Dams and Landslides

Three Gorges: Privatizing the profits, socializing the costs

(June 3, 2010) A recent restructuring by China’s Yangtze Power Co., the Shanghai-listed subsidiary of the Three Gorges Project Development Corporation, will see the company acquire full ownership of the only profitable part of the controversial dam—the generators—while assuming little-to-none of the environmental and social costs.

These costs will continue to be paid out of ratepayers’ pockets: since 1992 electricity consumers in the country have been charged a special fee that went into the Three Gorges Project Construction Fund. With construction of the dam now complete, that fund was recently renamed “the State Key Water Project Construction Fund.” Ratepayers will continue to pay the special charge of  0.007 RMB per kilowatt-hour, but now to “deal with problems in the period following the completion of the Three Gorges project.”

By the end of 2006, about 72.743 billion yuan ($10.6-billion) had been paid into the Three Gorges Construction Fund—but few people know how that money has been spent. Government officials have stonewalled attempts to make the dam’s finances public.

And according to recent reports, the environmental and social costs will continue to grow—with another 300,000 citizens to be relocated and more than $7-billion needed to deal with reoccurring landslides.
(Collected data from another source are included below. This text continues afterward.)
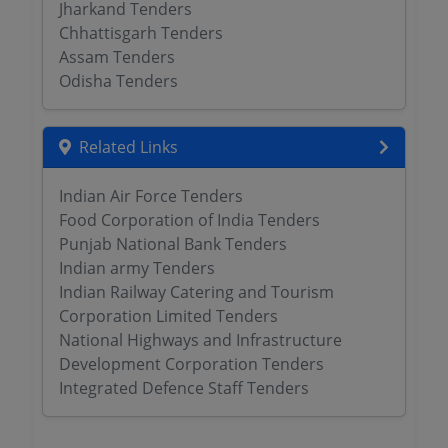
Jharkand Tenders
Chhattisgarh Tenders
Assam Tenders
Odisha Tenders
Related Links
Indian Air Force Tenders
Food Corporation of India Tenders
Punjab National Bank Tenders
Indian army Tenders
Indian Railway Catering and Tourism
Corporation Limited Tenders
National Highways and Infrastructure
Development Corporation Tenders
Integrated Defence Staff Tenders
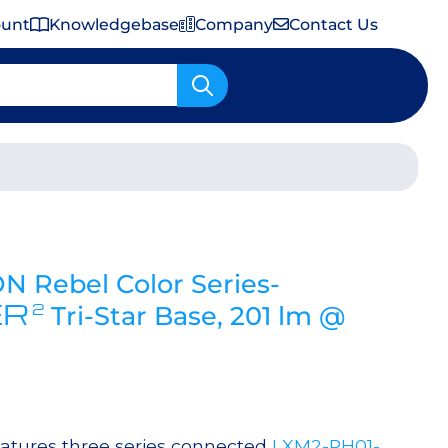
ount
Knowledgebase
Company
Contact Us
Important Shipping & Tariff Information
 Rebel Color Series-
ER
2
Tri-Star Base, 201 lm @
atures three series connected
LXM2-PH01-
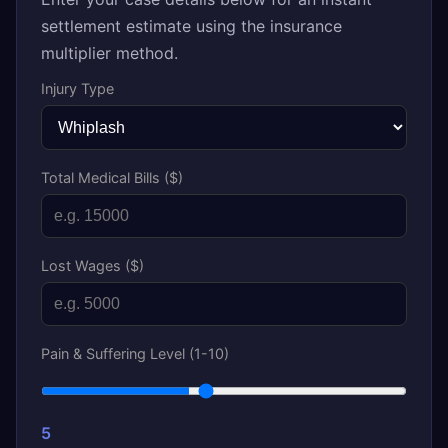
settlement estimate using the insurance
multiplier method.
Injury Type
Total Medical Bills ($)
Lost Wages ($)
Pain & Suffering Level (1-10)
5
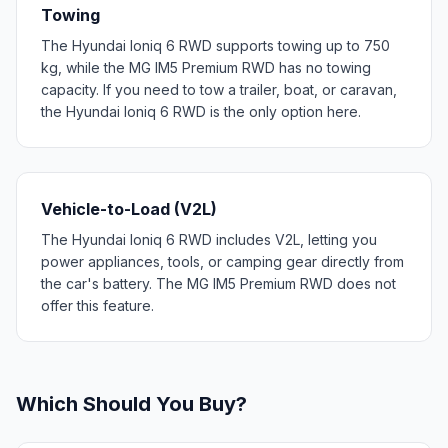
Towing
The Hyundai Ioniq 6 RWD supports towing up to 750
kg, while the MG IM5 Premium RWD has no towing
capacity. If you need to tow a trailer, boat, or caravan,
the Hyundai Ioniq 6 RWD is the only option here.
Vehicle-to-Load (V2L)
The Hyundai Ioniq 6 RWD includes V2L, letting you
power appliances, tools, or camping gear directly from
the car's battery. The MG IM5 Premium RWD does not
offer this feature.
Which Should You Buy?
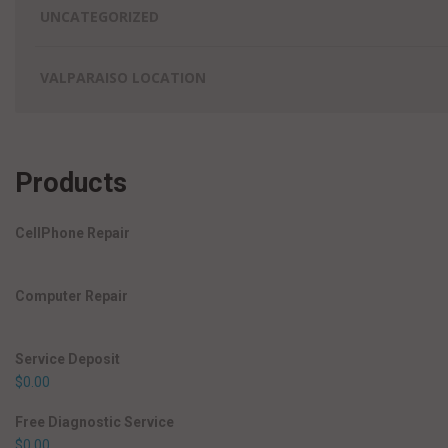
UNCATEGORIZED
VALPARAISO LOCATION
Products
CellPhone Repair
Computer Repair
Service Deposit
$
0.00
Free Diagnostic Service
$
0.00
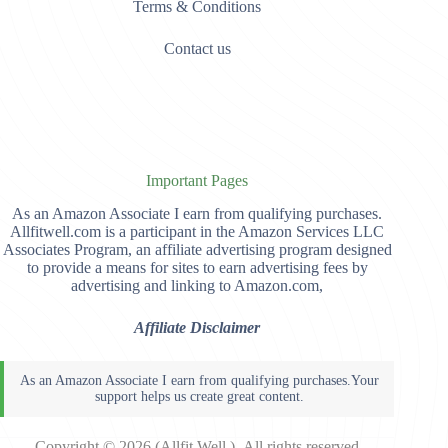
Terms & Conditions
Contact us
Important Pages
As an Amazon Associate I earn from qualifying purchases.
Allfitwell.com is a participant in the Amazon Services LLC
Associates Program, an affiliate advertising program designed
to provide a means for sites to earn advertising fees by
advertising and linking to Amazon.com,
Affiliate Disclaimer
Copyright © 2026 (Allfit Well )- All rights reserved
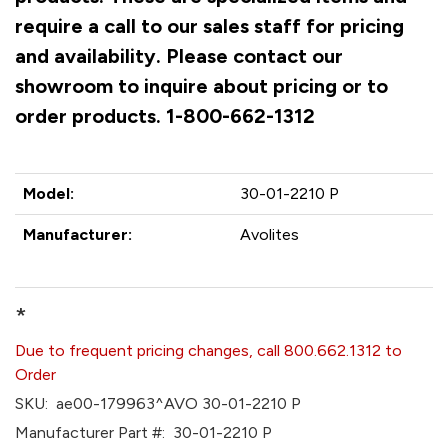
require a call to our sales staff for pricing
and availability. Please contact our
showroom to inquire about pricing or to
order products. 1-800-662-1312
Model:
30-01-2210 P
Manufacturer:
Avolites
*
Due to frequent pricing changes, call 800.662.1312 to
Order
SKU:
ae00-179963^AVO 30-01-2210 P
Manufacturer Part #:
30-01-2210 P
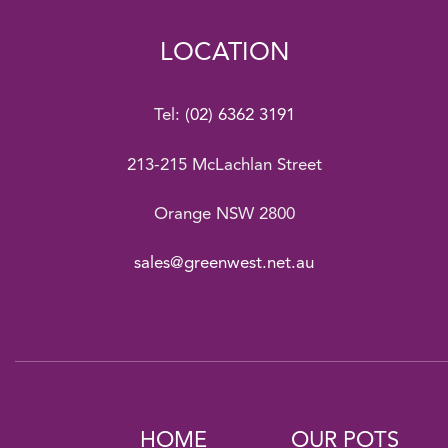
LOCATION
Tel:
(02) 6362 3191
213-215 McLachlan Street
Orange NSW 2800
sales@greenwest.net.au
HOME
OUR POTS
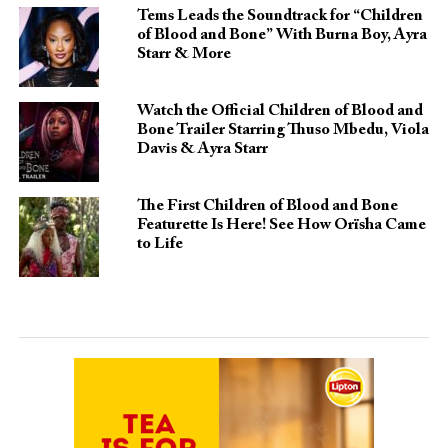
Tems Leads the Soundtrack for “Children
of Blood and Bone” With Burna Boy, Ayra
Starr & More
Watch the Official Children of Blood and
Bone Trailer Starring Thuso Mbedu, Viola
Davis & Ayra Starr
The First Children of Blood and Bone
Featurette Is Here! See How Orïsha Came
to Life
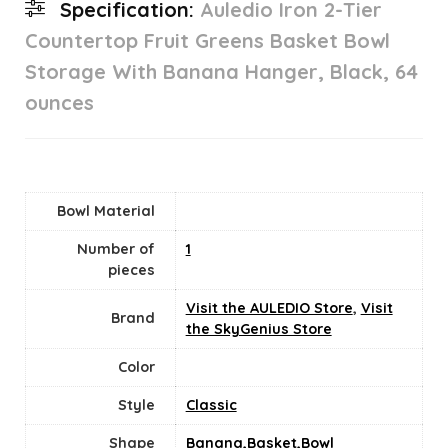
Specification:
Auledio Iron 2-Tier
Countertop Fruit Greens Basket Bowl
Storage With Banana Hanger, Black, 64
ounces
Bowl Material
Number of
‎1
pieces
Visit the AULEDIO Store
,
Visit
Brand
the SkyGenius Store
Color
Style
‎Classic
Shape
Banana,Basket,Bowl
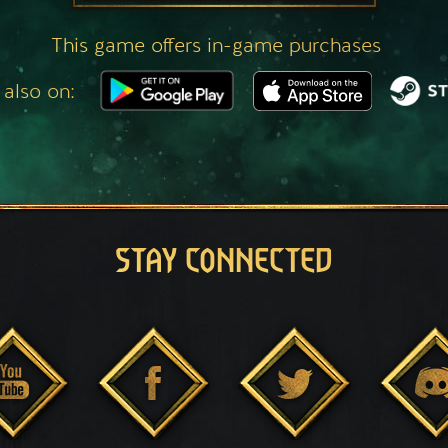
This game offers in-game purchases
 also on:
STAY CONNECTED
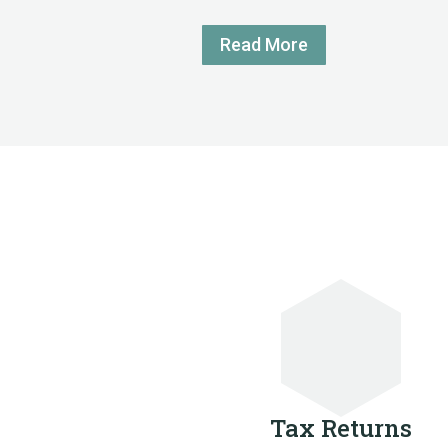
Read More
Tax Returns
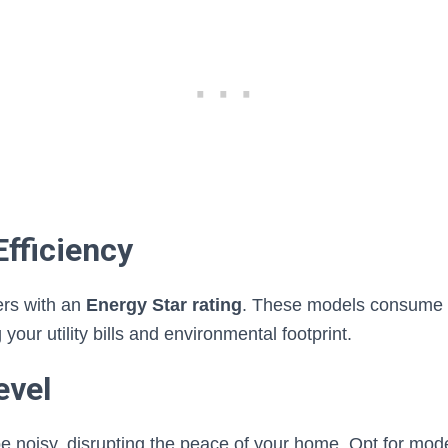
Efficiency
ers with an
Energy Star rating
. These models consume 
g your utility bills and environmental footprint.
evel
 noisy, disrupting the peace of your home. Opt for mode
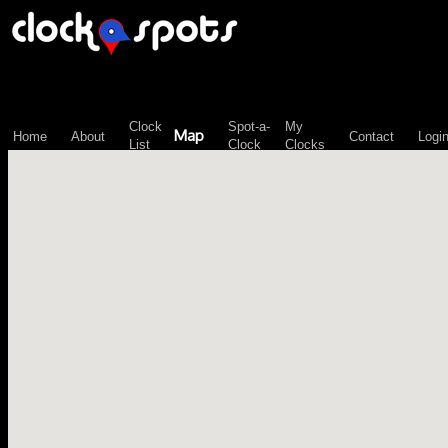
\n";
Clock
Spot-a-
My
Map
Home
About
Contact
Logi
List
Clock
Clocks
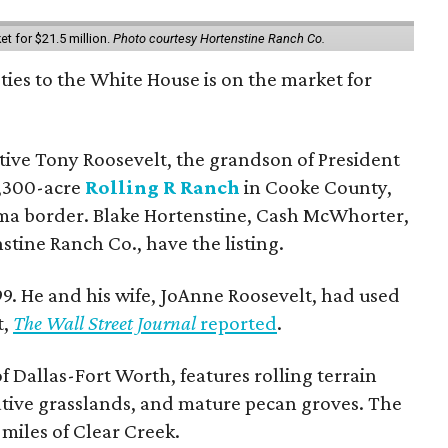
et for $21.5 million.
Photo courtesy Hortenstine Ranch Co.
ties to the White House is on the market for
utive Tony Roosevelt, the grandson of President
 1,300-acre
Rolling R Ranch
in Cooke County,
ma border. Blake Hortenstine, Cash McWhorter,
stine Ranch Co., have the listing.
9. He and his wife, JoAnne Roosevelt, had used
t,
The Wall Street Journal
reported
.
f Dallas-Fort Worth, features rolling terrain
tive grasslands, and mature pecan groves. The
 miles of Clear Creek.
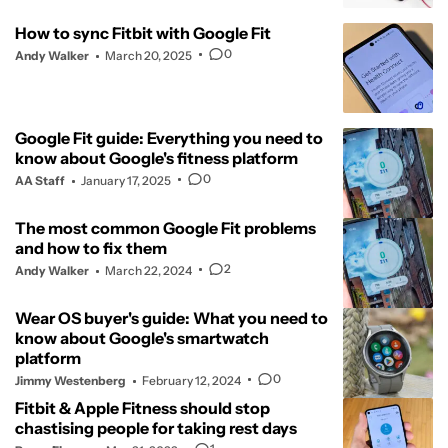
How to sync Fitbit with Google Fit
0
Andy Walker
March 20, 2025
Google Fit guide: Everything you need to
know about Google's fitness platform
0
AA Staff
January 17, 2025
The most common Google Fit problems
and how to fix them
2
Andy Walker
March 22, 2024
Wear OS buyer's guide: What you need to
know about Google's smartwatch
platform
0
Jimmy Westenberg
February 12, 2024
Fitbit & Apple Fitness should stop
chastising people for taking rest days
Another report says a backlog of problems created by the construction of the dam will add nearly $25-billion to the project`s final price tag.

Yangtze Power’s profits will also grow, as the recent restructuring means they’ll own all 26 of the original turbines—plus another six that have been added in a recent expansion. The total generating capacity of the dam will be 22,200 MW. The company now expects its net profit to increase to $922-million in 2009, up from $575-million last year.

As part of the deal, Yangtze Power’s parent company will receive 1.55 billion shares—taking its total stake in Yangtze Power to 69.5 percent. Other state companies, including Huaneng Power, China National Nuclear Corporation and China National Petroleum, also hold major stakes in the company.

The result of the deal will be privatization Chinese-style—where the profits are privatized while the costs are socialized.

The turbine sell-off is also expected to intensify conflicts over dam opeation, with the owners having an incentive to increase the reservoir level to its maximum 175 metres, despite warnings that the higher reservoir level could lead to an environmental catastrophe. Dozens of senior engineers and academics have petitioned the authorities not to raise the reservoir beyond 156 metres.